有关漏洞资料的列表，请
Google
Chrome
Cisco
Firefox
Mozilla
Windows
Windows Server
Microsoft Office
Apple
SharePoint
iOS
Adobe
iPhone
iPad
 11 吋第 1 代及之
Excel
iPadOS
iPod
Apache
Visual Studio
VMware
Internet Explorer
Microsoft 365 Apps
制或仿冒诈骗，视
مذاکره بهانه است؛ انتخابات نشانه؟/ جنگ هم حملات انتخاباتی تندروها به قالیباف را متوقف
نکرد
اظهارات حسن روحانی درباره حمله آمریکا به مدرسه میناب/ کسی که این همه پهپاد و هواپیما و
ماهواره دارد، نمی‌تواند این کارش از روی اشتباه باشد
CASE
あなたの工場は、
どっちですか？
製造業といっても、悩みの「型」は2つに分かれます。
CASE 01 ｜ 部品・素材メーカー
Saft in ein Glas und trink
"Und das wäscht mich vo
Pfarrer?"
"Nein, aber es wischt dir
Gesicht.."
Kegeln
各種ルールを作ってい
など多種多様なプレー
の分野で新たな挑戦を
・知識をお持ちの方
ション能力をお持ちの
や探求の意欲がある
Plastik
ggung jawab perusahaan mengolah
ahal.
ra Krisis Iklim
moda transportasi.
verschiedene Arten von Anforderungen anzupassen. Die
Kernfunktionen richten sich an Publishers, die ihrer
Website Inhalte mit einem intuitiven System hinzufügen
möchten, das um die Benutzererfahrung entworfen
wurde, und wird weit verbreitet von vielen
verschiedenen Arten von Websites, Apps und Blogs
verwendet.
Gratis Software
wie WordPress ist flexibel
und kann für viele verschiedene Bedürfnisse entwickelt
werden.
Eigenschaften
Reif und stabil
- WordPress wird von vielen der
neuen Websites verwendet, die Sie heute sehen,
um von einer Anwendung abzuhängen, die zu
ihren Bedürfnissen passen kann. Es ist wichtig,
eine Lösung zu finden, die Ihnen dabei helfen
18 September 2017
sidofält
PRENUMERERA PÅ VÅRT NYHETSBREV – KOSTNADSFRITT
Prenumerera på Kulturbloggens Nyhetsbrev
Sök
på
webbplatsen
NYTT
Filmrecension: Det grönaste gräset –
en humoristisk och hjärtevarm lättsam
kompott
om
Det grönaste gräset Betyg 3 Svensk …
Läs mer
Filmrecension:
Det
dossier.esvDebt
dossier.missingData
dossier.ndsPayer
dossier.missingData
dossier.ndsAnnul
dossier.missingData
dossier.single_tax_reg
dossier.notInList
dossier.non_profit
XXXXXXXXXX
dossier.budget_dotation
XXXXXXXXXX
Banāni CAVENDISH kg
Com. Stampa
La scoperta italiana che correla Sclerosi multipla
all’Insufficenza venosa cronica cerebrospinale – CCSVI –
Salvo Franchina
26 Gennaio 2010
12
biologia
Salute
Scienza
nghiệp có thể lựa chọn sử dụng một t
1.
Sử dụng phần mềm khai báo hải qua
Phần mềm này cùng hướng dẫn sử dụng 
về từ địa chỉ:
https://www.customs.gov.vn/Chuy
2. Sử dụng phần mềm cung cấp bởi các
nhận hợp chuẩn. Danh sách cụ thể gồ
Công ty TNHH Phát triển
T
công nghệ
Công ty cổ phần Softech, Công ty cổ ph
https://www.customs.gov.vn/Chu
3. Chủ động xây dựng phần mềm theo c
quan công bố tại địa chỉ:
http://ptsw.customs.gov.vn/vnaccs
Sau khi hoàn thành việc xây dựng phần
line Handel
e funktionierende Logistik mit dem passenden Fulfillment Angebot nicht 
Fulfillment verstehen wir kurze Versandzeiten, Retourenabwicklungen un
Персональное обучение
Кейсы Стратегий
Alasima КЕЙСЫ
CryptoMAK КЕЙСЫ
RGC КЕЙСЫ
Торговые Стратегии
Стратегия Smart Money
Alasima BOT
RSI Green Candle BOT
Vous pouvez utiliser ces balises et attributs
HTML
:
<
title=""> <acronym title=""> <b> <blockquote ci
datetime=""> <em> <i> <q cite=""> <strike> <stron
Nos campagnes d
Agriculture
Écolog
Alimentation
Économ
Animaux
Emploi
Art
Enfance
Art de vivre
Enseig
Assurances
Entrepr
● ● ● ●
What is required — Write out again, unchanged, the stretch of the records from the very beginning through the line that contains "dossier.esvDebt".

Exercise answer —
有关漏洞资料的列表，请
Google
Chrome
Cisco
Firefox
Mozilla
Windows
Windows Server
Microsoft Office
Apple
SharePoint
iOS
Adobe
iPhone
iPad
 11 吋第 1 代及之
Excel
iPadOS
iPod
Apache
Visual Studio
VMware
Internet Explorer
Microsoft 365 Apps
制或仿冒诈骗，视
مذاکره بهانه است؛ انتخابات نشانه؟/ جنگ هم حملات انتخاباتی تندروها به قالیباف را متوقف
نکرد
اظهارات حسن روحانی درباره حمله آمریکا به مدرسه میناب/ کسی که این همه پهپاد و هواپیما و
ماهواره دارد، نمی‌تواند این کارش از روی اشتباه باشد
CASE
あなたの工場は、
どっちですか？
製造業といっても、悩みの「型」は2つに分かれます。
CASE 01 ｜ 部品・素材メーカー
Saft in ein Glas und trink
"Und das wäscht mich vo
Pfarrer?"
"Nein, aber es wischt dir
Gesicht.."
Kegeln
各種ルールを作ってい
など多種多様なプレー
の分野で新たな挑戦を
・知識をお持ちの方
ション能力をお持ちの
や探求の意欲がある
Plastik
ggung jawab perusahaan mengolah
ahal.
ra Krisis Iklim
moda transportasi.
verschiedene Arten von Anforderungen anzupassen. Die
Kernfunktionen richten sich an Publishers, die ihrer
Website Inhalte mit einem intuitiven System hinzufügen
möchten, das um die Benutzererfahrung entworfen
wurde, und wird weit verbreitet von vielen
verschiedenen Arten von Websites, Apps und Blogs
verwendet.
Gratis Software
wie WordPress ist flexibel
und kann für viele verschiedene Bedürfnisse entwickelt
werden.
Eigenschaften
Reif und stabil
- WordPress wird von vielen der
neuen Websites verwendet, die Sie heute sehen,
um von einer Anwendung abzuhängen, die zu
ihren Bedürfnissen passen kann. Es ist wichtig,
eine Lösung zu finden, die Ihnen dabei helfen
18 September 2017
sidofält
PRENUMERERA PÅ VÅRT NYHETSBREV – KOSTNADSFRITT
Prenumerera på Kulturbloggens Nyhetsbrev
Sök
på
webbplatsen
NYTT
Filmrecension: Det grönaste gräset –
en humoristisk och hjärtevarm lättsam
kompott
om
Det grönaste gräset Betyg 3 Svensk …
Läs mer
Filmrecension:
Det
dossier.esvDebt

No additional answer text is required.